– Вот зачем ты надела именно это платье? – останавливаясь взглядом на одном голом плече, прохрипел Осман.
– Затем, что на меня больше ничего не налезло! – зло бросила я, не понимая, как от вежливого холодного общения мы вновь перешли в контратаку. – Вот и помогай тебе после этого!
– Не уходи от темы, – вдруг вновь став спокойным и нахмурившись, проговорил он. – Что у тебя с Глебом? Он отказался от ребенка?
– Господи! Да сколько можно?! Я устала от твоего бреда! – сжавшись, прошептала я, не имея сил противостоять ему. – Оставь меня в покое!
– Почему Глеб встречается со своей домработницей, в то время как ты ждешь от него ребенка? – и не думал успокаиваться этот упрямец.
Но удивительно было то, что, судя, по его словам, он следил за ним. И видимо, за мной тоже. Только вот зачем? Зачем так заморачиваться? Хотя при его деньгах для него это ничего не стоит…
– Может, потому, что это твой ребенок, а не его? Или потому, что он уже несколько месяцев пытался добиться расположения Маруси? – устала спросила я. – Оставь Глеба в покое, ради бога! И меня оставь! Я подпишу все бумаги, и мы больше никогда не увидимся. Я не хочу тебя знать! – чувствуя, как последняя капля самообладания покидает меня, прорычала я.
Встав, я предприняла попытку пересесть подальше, только вот сильные мужские руки, неожиданно перехватившие меня, не позволили мне этого сделать.
– Что ты себе… – хотела было возмутиться я, но Осман проворно усадил меня к себе на колени и, обхватив за голову, накрыл мой рот своим, раздвигая мне губы и вторгаясь своим проворным языком в мой распахнутый от шока рот.
Стон протеста хотел сорваться с губ, но потонул в нем, так и не сумев вырваться на волю. Осман целовал зло, с какой-то одержимой яростью и голодом, словно помечая, пока я изо всех сил пыталась взять под контроль свое предательское тело. Соски тут же затвердели, а тело напряглось в ожидании его прикосновений.
Будь он проклят! Какое унижение! Даже после всего, через что этот мужчина заставил меня пройти, мое тело жаждало его. Скучало по нему и тут же таяло, стоило ему приласкать его. Хотя лаской это насилие его рта назовешь с большим трудом.

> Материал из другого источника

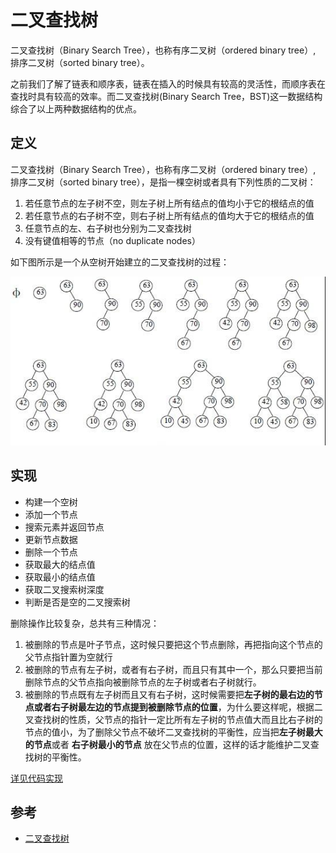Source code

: # 二叉查找树
二叉查找树（Binary Search Tree），也称有序二叉树（ordered binary tree）, 排序二叉树（sorted binary tree）。  

之前我们了解了链表和顺序表，链表在插入的时候具有较高的灵活性，而顺序表在查找时具有较高的效率。而二叉查找树(Binary Search Tree，BST)这一数据结构综合了以上两种数据结构的优点。

## 定义

二叉查找树（Binary Search Tree），也称有序二叉树（ordered binary tree）, 排序二叉树（sorted binary tree），是指一棵空树或者具有下列性质的二叉树：

1. 若任意节点的左子树不空，则左子树上所有结点的值均小于它的根结点的值
2. 若任意节点的右子树不空，则右子树上所有结点的值均大于它的根结点的值
3. 任意节点的左、右子树也分别为二叉查找树
4. 没有键值相等的节点（no duplicate nodes）

如下图所示是一个从空树开始建立的二叉查找树的过程：

![构建二叉查找树过程](../images/bst.png)

## 实现

- 构建一个空树
- 添加一个节点
- 搜索元素并返回节点
- 更新节点数据
- 删除一个节点
- 获取最大的结点值
- 获取最小的结点值
- 获取二叉搜索树深度
- 判断是否是空的二叉搜索树

删除操作比较复杂，总共有三种情况：  

1. 被删除的节点是叶子节点，这时候只要把这个节点删除，再把指向这个节点的父节点指针置为空就行
2. 被删除的节点有左子树，或者有右子树，而且只有其中一个，那么只要把当前删除节点的父节点指向被删除节点的左子树或者右子树就行。
3. 被删除的节点既有左子树而且又有右子树，这时候需要把**左子树的最右边的节点或者右子树最左边的节点提到被删除节点的位置**，为什么要这样呢，根据二叉查找树的性质，父节点的指针一定比所有左子树的节点值大而且比右子树的节点的值小，为了删除父节点不破坏二叉查找树的平衡性，应当把**左子树最大的节点**或者 **右子树最小的节点** 放在父节点的位置，这样的话才能维护二叉查找树的平衡性。

[详见代码实现](../code)


## 参考
- [二叉查找树](http://www.cnblogs.com/yangecnu/p/Introduce-Binary-Search-Tree.html)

Именно эта мысль о собственном грехопадении и дала мне силы, прервав поцелуй, влепить Осману оглушающую пощечину.
– Заслужил, – поморщился он, отстраняясь от меня и потирая покрасневшую щеку ладонью.
– Держись от меня подальше! – прошипела я, вскакивая с его колен, злая на его бесцеремонную выходку.
– Будем считать, что виной всему твое платье. – прохрипел он, наблюдая за тем, как я пересаживаюсь в другой ряд, подальше от него.